◆ EXCERPT TO READ ◆
....................


    /Pedro

  5. Re:Let MS do it... by maotx · · Score: 4, Informative

    Actually, what we need is a messaging protocol that isn't tied to some website.

    Jabber anyone?

    --
    I'm a virgo and on Slashdot. Coincidence? Yes.
  6. Why is this a problem? by bad_outlook · · Score: 2, Informative

    Seriously, why is this a problem? At home I have a FreeBSD box that runs mail through scanners and figures out what's what. Works like this:

    incoming:25 -> Postgrey (greylisting) -> MailScanner -> ClamAV -> Spamassassin (with DCC, razor checks) -> DSPAM -> Postfix -> users_mailbox

    All ClamAV definitions are updated via cron by Freshclam, all Spamassasin rules are updated via Rules_du_jour daily. Using this I get just about zero spam, with a VERY rare occurance of realy mail being labelled spam (and that's usually bad chain-emails sent around by my wife's friends - and I consider that spam anyway ;)). Seriously, I'm no genius, but why can't this kind of solution be bolted on? Even if a company is locked into Exchange, slap a box like this accepting :25, then have it relay mail on after the checks!

    I fail to see why a solution like this can't be implemented on a large scale 'free-mail' company like Hotmail or Yahoo! If they could stop (and eventually block) spams, they could help turn the tables on spammers, making them less profitable. What am I not seeing?

  7. Re: A blank check for Microsoft. by FriendlyLurker · · Score: 2, Informative


    This article "A blank check for Microsoft" more or less confirms the changes to spam policy I have observed while using Hotmail over the past few months:
    http://blogs.salon.com/0003364/stories/2005/02/01/ aBlankCheckForMicrosoft.html

  8. SenderID does not help spam... too much by ChadL · · Score: 3, Informative

    I was getting about 40 spam messages a day, before I implemented my new anti-spam e-mail server. Now I get about one or two... but SenderID only blocks about two messages a week. Much more effective are my set of 5 Blacklists, a URL Blacklist, and some simple rules. SenderID can stop fake from addresses, but the people sending the messages will just use servers that do not have SPF entry's, as all the servers will never implement it.

....................

◆ RECORDED DATA ◆
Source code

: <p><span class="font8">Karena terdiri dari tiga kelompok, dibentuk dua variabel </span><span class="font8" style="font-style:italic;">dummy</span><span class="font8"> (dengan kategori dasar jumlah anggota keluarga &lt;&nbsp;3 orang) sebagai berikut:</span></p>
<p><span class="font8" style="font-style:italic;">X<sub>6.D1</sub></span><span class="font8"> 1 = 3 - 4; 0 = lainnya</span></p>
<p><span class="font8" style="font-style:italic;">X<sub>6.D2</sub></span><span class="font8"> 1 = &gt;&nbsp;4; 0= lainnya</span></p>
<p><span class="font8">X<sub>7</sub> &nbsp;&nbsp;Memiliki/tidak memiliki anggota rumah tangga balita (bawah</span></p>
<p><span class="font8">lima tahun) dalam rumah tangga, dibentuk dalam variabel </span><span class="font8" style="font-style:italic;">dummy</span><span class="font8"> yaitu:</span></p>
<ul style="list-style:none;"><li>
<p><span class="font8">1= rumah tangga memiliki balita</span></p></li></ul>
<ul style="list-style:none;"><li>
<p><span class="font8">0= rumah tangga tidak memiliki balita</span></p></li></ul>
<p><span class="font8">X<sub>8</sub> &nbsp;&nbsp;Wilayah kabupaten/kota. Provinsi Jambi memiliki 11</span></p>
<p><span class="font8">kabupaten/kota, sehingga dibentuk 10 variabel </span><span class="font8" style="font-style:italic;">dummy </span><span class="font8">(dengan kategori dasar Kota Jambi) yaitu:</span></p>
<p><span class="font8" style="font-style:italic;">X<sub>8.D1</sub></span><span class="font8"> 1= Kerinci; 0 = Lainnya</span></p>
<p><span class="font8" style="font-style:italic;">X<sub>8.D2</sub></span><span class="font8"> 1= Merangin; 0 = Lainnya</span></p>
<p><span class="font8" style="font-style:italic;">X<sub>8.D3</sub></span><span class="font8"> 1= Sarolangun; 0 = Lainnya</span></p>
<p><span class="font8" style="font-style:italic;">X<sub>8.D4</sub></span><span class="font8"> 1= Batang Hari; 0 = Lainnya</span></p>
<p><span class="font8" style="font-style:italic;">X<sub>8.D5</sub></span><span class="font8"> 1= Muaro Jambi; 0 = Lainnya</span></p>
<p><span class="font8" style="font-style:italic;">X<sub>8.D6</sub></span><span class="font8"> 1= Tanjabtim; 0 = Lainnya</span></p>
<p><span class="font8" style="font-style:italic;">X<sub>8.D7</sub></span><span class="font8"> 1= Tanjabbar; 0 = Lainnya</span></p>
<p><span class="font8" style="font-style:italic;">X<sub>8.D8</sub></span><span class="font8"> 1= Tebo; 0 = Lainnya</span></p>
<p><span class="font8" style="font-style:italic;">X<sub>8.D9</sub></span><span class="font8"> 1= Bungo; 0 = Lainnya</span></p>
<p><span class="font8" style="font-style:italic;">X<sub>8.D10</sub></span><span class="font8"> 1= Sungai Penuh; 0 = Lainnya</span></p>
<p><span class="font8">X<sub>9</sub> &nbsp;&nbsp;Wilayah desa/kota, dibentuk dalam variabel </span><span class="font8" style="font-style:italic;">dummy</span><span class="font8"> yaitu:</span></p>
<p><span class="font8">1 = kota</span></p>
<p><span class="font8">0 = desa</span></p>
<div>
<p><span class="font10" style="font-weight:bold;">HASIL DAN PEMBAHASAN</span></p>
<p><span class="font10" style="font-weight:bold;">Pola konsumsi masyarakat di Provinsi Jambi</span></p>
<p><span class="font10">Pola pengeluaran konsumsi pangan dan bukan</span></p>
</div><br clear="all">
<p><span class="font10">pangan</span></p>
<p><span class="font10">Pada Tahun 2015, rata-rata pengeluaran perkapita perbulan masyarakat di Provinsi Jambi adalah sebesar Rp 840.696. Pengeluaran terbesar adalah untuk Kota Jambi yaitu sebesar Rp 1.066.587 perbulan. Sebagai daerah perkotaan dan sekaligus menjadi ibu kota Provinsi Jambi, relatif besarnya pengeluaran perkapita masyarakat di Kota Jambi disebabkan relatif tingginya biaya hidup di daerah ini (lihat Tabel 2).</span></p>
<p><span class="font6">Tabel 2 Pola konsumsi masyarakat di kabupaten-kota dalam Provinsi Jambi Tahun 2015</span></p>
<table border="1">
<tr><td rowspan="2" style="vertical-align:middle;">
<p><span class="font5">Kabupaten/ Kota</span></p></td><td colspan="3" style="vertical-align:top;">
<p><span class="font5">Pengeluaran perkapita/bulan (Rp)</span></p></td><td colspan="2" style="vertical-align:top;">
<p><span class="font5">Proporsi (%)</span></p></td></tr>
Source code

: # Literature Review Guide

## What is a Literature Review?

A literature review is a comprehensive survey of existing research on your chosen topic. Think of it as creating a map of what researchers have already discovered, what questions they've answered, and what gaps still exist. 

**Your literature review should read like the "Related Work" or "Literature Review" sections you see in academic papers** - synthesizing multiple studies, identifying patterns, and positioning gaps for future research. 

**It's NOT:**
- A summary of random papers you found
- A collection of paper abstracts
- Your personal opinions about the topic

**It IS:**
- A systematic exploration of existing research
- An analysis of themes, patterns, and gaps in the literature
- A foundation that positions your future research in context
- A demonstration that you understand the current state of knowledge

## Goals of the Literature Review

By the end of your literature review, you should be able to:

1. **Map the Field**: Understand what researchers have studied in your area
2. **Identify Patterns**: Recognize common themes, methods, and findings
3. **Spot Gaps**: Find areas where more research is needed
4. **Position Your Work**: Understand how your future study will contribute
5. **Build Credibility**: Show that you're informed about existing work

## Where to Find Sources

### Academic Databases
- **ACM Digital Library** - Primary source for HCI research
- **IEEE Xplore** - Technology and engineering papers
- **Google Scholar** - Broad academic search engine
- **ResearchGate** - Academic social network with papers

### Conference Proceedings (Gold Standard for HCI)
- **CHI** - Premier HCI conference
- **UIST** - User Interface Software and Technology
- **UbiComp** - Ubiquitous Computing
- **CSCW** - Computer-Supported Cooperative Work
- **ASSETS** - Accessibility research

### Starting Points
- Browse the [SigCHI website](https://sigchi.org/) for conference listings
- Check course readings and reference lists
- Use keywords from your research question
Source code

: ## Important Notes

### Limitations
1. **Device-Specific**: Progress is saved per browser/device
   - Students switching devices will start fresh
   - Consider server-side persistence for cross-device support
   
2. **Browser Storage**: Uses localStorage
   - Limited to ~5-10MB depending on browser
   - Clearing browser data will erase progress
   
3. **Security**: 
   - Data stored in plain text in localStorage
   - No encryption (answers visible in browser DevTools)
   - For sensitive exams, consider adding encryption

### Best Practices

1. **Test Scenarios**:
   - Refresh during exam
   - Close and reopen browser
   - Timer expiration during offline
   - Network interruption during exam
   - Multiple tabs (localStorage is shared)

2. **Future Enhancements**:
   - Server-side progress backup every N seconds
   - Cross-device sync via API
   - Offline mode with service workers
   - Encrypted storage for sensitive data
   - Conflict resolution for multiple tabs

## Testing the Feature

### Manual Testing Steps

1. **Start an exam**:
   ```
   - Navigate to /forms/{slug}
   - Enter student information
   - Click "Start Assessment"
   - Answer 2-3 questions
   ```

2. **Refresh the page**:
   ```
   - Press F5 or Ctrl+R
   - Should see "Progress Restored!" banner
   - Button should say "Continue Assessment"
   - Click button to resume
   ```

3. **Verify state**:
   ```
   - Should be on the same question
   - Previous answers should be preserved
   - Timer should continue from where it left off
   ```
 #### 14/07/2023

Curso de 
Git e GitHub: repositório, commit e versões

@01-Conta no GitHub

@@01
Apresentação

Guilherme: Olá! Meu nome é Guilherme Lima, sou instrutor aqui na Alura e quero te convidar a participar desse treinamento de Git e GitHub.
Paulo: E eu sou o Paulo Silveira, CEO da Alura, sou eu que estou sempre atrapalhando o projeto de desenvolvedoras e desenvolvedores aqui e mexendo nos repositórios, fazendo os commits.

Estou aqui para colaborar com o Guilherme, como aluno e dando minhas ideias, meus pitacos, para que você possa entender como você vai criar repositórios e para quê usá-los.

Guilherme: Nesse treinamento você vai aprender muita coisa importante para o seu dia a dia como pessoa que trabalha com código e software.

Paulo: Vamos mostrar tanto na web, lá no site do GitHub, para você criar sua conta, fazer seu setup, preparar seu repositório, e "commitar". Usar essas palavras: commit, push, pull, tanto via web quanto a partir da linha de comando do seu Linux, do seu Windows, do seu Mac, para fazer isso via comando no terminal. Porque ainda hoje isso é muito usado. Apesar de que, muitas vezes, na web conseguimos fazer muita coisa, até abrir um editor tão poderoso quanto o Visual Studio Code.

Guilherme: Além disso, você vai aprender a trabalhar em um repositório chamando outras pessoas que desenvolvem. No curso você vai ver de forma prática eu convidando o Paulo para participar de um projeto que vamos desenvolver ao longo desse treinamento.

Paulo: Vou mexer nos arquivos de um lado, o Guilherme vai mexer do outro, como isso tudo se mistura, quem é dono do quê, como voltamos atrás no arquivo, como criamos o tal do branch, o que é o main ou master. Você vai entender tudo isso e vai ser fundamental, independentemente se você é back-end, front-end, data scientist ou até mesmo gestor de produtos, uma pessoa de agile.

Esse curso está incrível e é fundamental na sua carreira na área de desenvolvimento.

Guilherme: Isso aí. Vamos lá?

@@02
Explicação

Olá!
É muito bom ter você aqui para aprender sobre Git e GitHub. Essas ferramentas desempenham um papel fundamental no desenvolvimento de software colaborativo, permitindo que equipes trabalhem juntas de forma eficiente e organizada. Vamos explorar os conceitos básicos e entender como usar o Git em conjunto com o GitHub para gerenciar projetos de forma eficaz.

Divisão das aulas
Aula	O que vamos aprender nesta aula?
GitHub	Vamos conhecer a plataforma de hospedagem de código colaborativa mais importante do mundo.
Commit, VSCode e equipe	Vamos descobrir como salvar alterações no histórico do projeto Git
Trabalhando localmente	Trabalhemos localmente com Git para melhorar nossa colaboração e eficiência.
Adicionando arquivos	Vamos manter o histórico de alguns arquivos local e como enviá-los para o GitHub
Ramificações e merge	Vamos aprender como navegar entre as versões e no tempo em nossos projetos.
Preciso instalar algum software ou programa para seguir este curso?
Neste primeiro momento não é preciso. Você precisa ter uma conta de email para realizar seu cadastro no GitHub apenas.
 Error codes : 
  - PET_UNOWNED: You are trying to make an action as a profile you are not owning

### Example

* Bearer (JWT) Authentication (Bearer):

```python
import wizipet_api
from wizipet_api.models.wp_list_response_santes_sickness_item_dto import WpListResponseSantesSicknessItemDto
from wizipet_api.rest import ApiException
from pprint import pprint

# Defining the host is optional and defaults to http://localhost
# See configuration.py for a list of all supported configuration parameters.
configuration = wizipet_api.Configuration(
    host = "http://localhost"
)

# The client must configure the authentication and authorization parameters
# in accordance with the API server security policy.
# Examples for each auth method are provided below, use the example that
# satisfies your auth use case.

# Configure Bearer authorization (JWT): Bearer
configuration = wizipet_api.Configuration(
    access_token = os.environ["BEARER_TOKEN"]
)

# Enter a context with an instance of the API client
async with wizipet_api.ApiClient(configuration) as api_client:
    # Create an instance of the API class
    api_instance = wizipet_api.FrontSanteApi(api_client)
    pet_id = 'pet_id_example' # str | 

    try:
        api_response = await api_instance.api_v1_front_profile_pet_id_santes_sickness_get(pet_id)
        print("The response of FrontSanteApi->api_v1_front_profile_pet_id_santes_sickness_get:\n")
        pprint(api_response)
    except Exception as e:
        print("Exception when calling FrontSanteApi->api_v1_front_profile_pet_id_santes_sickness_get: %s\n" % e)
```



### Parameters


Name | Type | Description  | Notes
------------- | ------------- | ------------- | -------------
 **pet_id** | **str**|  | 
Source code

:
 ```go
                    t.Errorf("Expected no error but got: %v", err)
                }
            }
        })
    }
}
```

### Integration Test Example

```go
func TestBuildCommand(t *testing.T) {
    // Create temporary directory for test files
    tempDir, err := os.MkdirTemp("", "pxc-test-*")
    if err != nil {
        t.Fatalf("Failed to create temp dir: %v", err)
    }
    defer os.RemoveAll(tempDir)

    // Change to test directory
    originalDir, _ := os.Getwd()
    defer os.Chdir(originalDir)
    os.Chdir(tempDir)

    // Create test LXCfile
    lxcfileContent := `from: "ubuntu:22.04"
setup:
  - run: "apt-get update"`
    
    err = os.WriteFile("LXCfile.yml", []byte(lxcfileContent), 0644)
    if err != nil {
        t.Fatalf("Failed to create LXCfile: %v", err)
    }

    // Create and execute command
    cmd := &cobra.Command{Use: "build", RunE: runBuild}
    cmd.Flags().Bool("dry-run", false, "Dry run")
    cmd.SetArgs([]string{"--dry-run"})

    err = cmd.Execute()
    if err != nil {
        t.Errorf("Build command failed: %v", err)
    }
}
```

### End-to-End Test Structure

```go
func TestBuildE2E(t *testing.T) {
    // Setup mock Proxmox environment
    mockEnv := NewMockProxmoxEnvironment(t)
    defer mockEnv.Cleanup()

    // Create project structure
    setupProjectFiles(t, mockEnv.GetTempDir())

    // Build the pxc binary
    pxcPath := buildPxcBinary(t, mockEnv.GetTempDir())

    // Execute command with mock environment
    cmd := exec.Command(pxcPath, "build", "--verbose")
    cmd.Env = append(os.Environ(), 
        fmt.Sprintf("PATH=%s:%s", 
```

....................

◆ BRIEF ◆
Write out the passage of the spam-filtering comments starting at "8. SenderID does" and ending at "never implement it.".

◆ WRITTEN RESPONSE ◆
8. SenderID does not help spam... too much by ChadL · · Score: 3, Informative

    I was getting about 40 spam messages a day, before I implemented my new anti-spam e-mail server. Now I get about one or two... but SenderID only blocks about two messages a week. Much more effective are my set of 5 Blacklists, a URL Blacklist, and some simple rules. SenderID can stop fake from addresses, but the people sending the messages will just use servers that do not have SPF entry's, as all the servers will never implement it.